Governments and ordinary people are spreading awareness, and rays of hope are piercing the noxious fumes. India’s total forest cover has increased to 24.16 % environment minister Prakash Javadekar said, releasing the India State of Forest Report – 2015. If pollution is increasing, the carbon sinks provided by forests are also increasing, he added. India has been shown as an example at the Paris Summit. However, pollution continues to grow, and we are yet to attain the desired 33 % forest cover. Meanwhile, various species are becoming endangered and sinking into extinction due to increasing pollution and the ongoing human-animal conflict. The return of the endangered Olive Ridley turtles for breeding on beaches off the Bay of Bengal, delighted wildlife lovers. We hope they and other rare species will survive and thrive to enrich the beauty of our planet. We also pray that our planet itself will survive, and continue to sustain us all.

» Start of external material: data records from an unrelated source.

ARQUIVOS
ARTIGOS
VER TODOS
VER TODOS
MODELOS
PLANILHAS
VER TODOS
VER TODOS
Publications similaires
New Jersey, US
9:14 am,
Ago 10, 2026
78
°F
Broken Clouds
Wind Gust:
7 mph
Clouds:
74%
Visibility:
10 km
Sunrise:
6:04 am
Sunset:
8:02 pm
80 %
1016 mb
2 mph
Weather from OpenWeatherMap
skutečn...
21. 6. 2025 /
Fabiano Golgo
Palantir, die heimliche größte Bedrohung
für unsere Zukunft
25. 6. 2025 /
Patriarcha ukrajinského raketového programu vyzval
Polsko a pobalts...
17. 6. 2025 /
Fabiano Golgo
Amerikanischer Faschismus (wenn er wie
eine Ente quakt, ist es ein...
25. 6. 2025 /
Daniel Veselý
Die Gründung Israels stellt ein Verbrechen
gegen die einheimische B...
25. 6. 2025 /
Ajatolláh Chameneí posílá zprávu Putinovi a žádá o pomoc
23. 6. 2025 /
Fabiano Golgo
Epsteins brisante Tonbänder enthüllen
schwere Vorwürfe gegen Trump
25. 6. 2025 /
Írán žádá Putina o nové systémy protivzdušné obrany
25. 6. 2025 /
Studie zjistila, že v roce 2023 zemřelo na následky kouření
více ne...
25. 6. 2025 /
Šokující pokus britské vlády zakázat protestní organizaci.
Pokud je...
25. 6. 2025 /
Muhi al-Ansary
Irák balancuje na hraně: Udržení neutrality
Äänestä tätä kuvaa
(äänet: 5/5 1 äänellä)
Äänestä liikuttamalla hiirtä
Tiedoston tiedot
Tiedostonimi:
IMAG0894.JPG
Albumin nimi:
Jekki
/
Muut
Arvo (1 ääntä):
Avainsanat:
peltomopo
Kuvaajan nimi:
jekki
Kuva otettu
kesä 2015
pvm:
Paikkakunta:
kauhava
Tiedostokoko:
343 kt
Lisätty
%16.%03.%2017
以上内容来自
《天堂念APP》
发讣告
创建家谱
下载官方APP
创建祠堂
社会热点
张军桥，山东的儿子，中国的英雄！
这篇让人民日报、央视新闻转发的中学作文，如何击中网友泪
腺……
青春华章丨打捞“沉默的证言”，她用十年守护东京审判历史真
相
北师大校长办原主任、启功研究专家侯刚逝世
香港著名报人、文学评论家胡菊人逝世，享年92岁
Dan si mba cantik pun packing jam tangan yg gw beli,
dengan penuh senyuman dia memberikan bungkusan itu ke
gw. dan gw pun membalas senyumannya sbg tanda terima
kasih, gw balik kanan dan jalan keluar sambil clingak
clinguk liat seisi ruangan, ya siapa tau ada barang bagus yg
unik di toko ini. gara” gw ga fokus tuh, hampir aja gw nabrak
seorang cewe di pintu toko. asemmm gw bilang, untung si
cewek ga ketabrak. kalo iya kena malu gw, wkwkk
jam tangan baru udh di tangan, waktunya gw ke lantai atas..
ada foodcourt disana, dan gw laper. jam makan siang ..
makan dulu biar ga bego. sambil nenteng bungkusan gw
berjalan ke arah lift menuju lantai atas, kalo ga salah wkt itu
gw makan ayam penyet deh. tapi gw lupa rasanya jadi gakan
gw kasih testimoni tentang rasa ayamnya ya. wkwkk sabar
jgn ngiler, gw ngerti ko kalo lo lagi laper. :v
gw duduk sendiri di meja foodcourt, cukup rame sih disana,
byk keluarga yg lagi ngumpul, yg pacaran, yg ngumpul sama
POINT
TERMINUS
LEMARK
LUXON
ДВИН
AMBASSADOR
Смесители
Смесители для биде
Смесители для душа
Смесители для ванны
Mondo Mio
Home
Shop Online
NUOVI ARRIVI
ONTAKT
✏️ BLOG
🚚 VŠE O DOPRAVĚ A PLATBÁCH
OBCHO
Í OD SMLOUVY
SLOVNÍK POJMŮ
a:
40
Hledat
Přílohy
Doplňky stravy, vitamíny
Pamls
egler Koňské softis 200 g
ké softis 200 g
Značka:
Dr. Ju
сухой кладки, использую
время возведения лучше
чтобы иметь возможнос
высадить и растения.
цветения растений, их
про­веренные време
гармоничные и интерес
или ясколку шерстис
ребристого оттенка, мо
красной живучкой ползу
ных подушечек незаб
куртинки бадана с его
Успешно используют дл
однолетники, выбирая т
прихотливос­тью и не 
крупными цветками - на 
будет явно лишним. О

There’s more good news to cheer us.  India is, for the first time, leading the World Bank’s growth chart of major world economies in 2015, overtaking China’s 7.1 per cent growth rate. The Bank said reforms had buoyed the confidence in India. Concerns over the current account deficit, fiscal deficit and inflation have dissipated with the fall in oil prices. It said new reforms were improving business and investor confidence in India, attracting new capital inflows.
There’s hope on the  international relations front. Prime Ministers Narendra Modi of India and Nawaz Sharif of Pakistan had a cordial impromptu meeting in Paris on the sidelines of the Conference of Parties (CoP) 21 climate summit. The National Security Advisers of India and Pakistan met in Bangkok on 6th December and "agreed to carry forward the constructive engagement". China was happy to see a thawing of relations between India and Pakistan, a Chinese Foreign Ministry spokesperson said.  In another instance of positive international cooperation, Germany has promised 125 million Euros to help finance green energy projects in Himachal Pradesh and Andhra Pradesh.  May our leaders set aside rivalries and work together to nurture these green shoots.

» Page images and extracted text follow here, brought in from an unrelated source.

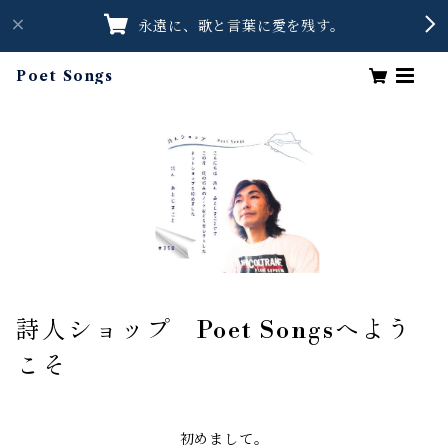
永遠に、歌と言葉に愛を残す。
Poet Songs
詩人ショップ Poet Songsへよう
こそ
初めまして。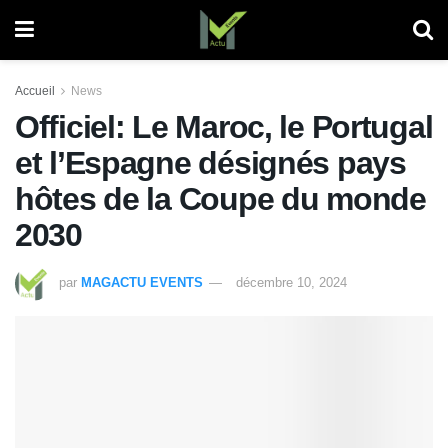
Accueil
News
Officiel: Le Maroc, le Portugal
et l’Espagne désignés pays
hôtes de la Coupe du monde
2030
par
MAGACTU EVENTS
décembre 10, 2024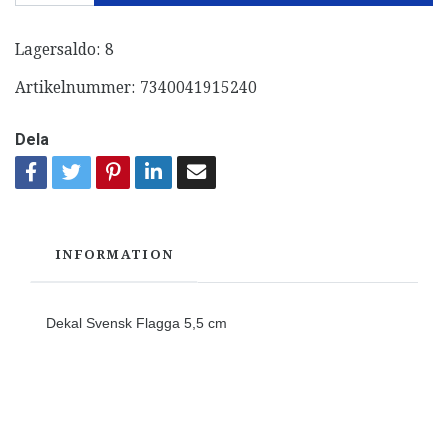
Lagersaldo:
8
Artikelnummer:
7340041915240
Dela
INFORMATION
Dekal Svensk Flagga 5,5 cm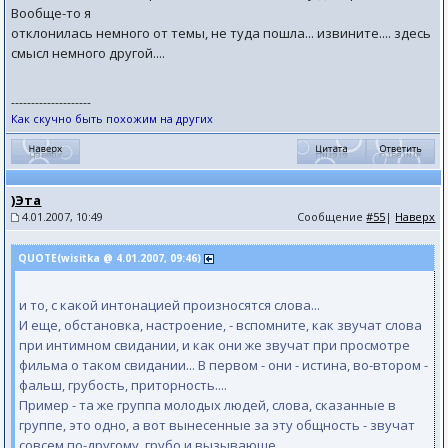
Вообще-то я
отклонилась немного от темы, не туда пошла... извините.... здесь
смысл немного другой....
--------------------
Как скучно быть похожим на других
)Эта
4.01.2007, 10:49
Сообщение
#55
|
Наверх
QUOTE(wisitka @ 4.01.2007, 09:46)
и то, с какой интонацией произносятся слова...
И еще, обстановка, настроение, - вспомните, как звучат слова
при интимном свидании, и как они же звучат при просмотре
фильма о таком свидании... В первом - они - истина, во-втором -
фальш, грубость, приторность....
Пример - та же группа молодых людей, слова, сказанные в
группе, это одно, а вот вынесенные за эту общность - звучат
совсем по-другому, грубо и вызывающе.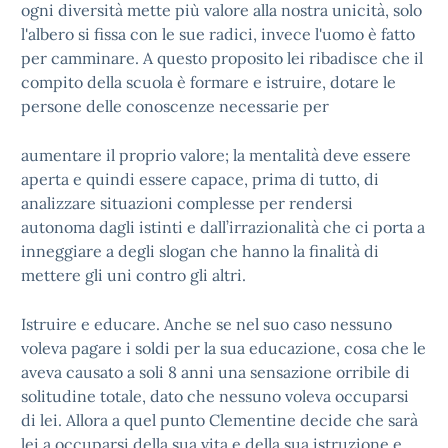
ogni diversità mette più valore alla nostra unicità, solo
l'albero si fissa con le sue radici, invece l'uomo è fatto
per camminare. A questo proposito lei ribadisce che il
compito della scuola è formare e istruire, dotare le
persone delle conoscenze necessarie per
aumentare il proprio valore; la mentalità deve essere
aperta e quindi essere capace, prima di tutto, di
analizzare situazioni complesse per rendersi
autonoma dagli istinti e dall’irrazionalità che ci porta a
inneggiare a degli slogan che hanno la finalità di
mettere gli uni contro gli altri.
Istruire e educare. Anche se nel suo caso nessuno
voleva pagare i soldi per la sua educazione, cosa che le
aveva causato a soli 8 anni una sensazione orribile di
solitudine totale, dato che nessuno voleva occuparsi
di lei. Allora a quel punto Clementine decide che sarà
lei a occuparsi della sua vita e della sua istruzione e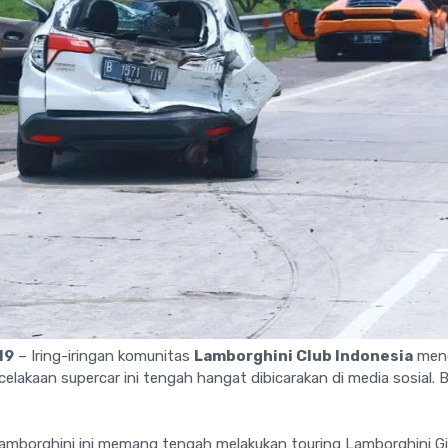
19
– Iring-iringan komunitas
Lamborghini Club Indonesia
meng
ecelakaan supercar ini tengah hangat dibicarakan di media sosial
borghini ini memang tengah melakukan touring Lamborghini Gi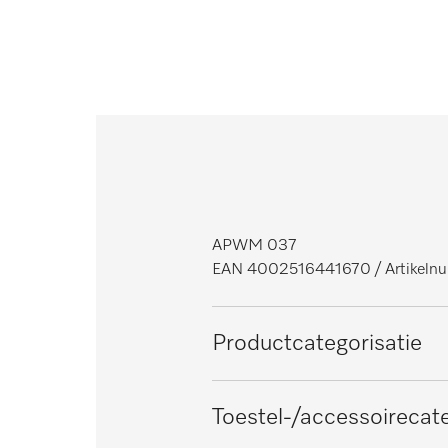
APWM 037
EAN 4002516441670
/ Artikel
Productcategorisatie
Wasmachines
Toestel-/accessoirecate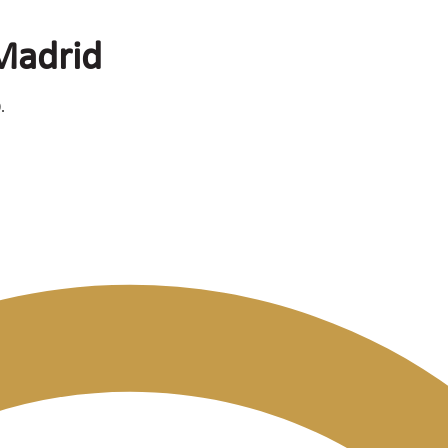
 Madrid
.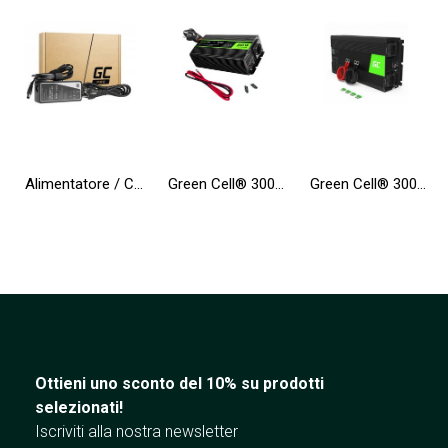
Alimentatore / Caricatore Green Cell PRO 19.5V 4.62A 90W per Dell Inspiron 15R N5010 N5110 Latitude E6410 E6420 E6430 E6510
Green Cell® 300W/600W Invertitore Onda Pura DC 12V AC 230V UPS Inverter Peak Onduleur
Green Cell® 3000W/6000W Invertitore Onda Pura DC 24V AC 230V Convertitore di tensione
Ottieni uno sconto del 10% su prodotti
selezionati!
Iscriviti alla nostra newsletter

Meanwhile, ordinary Indian citizens have quietly worked to make this world a better place. Indian doctors from major hospitals such as the all India Institute of Medical Sciences, Fortis, Mauling Azad, CMC Vellore and Apollo have conducted free camps for African patients, partnered with local hospitals, organised continued medical education programmes and exchange programmes through the Pan African e-Network Project linking 48 African countries.
During the recent disastrous deluge, citizens of Chennai embodied the true spirit of India as they poured out of flooded homes to help others in greater distress.   The official rescue forces pitched in bravely to do their duty in Chennai, and wherever else their help was needed. Among the many ordinary Indians overcoming narrow divisive forces, were members of Jammat E Islami Hind, a non-governmental organisation (NGO), who cleaned temples as well as mosques in flooded areas of Chennai.
As we remember the Mumbai terror attacks of November 26th, 2008, let us salute the courageous Indians who laid down their lives selflessly to combat terror. Slain Maharashtra Anti Terror Squad chief Hemant Karkare, Assistant Commissioner of Mumbai Police Ashok Kamte, Senior Police Inspector Vijay Salaskar, Major Sandeep Unnikrishnan, ASI Tukaram Gopal Omble;  these noble bravehearts are the real heroes of our country and of our times.
All these brave and generous Indians may not command prime time TV, but let us keep them and their ideals alive in our hearts. When confronted by repeated images of animosity and divisiveness, may we the people of India refuse to take the bait to destroy each other.  May we continue to stand together as proud and responsible citizens of a great nation.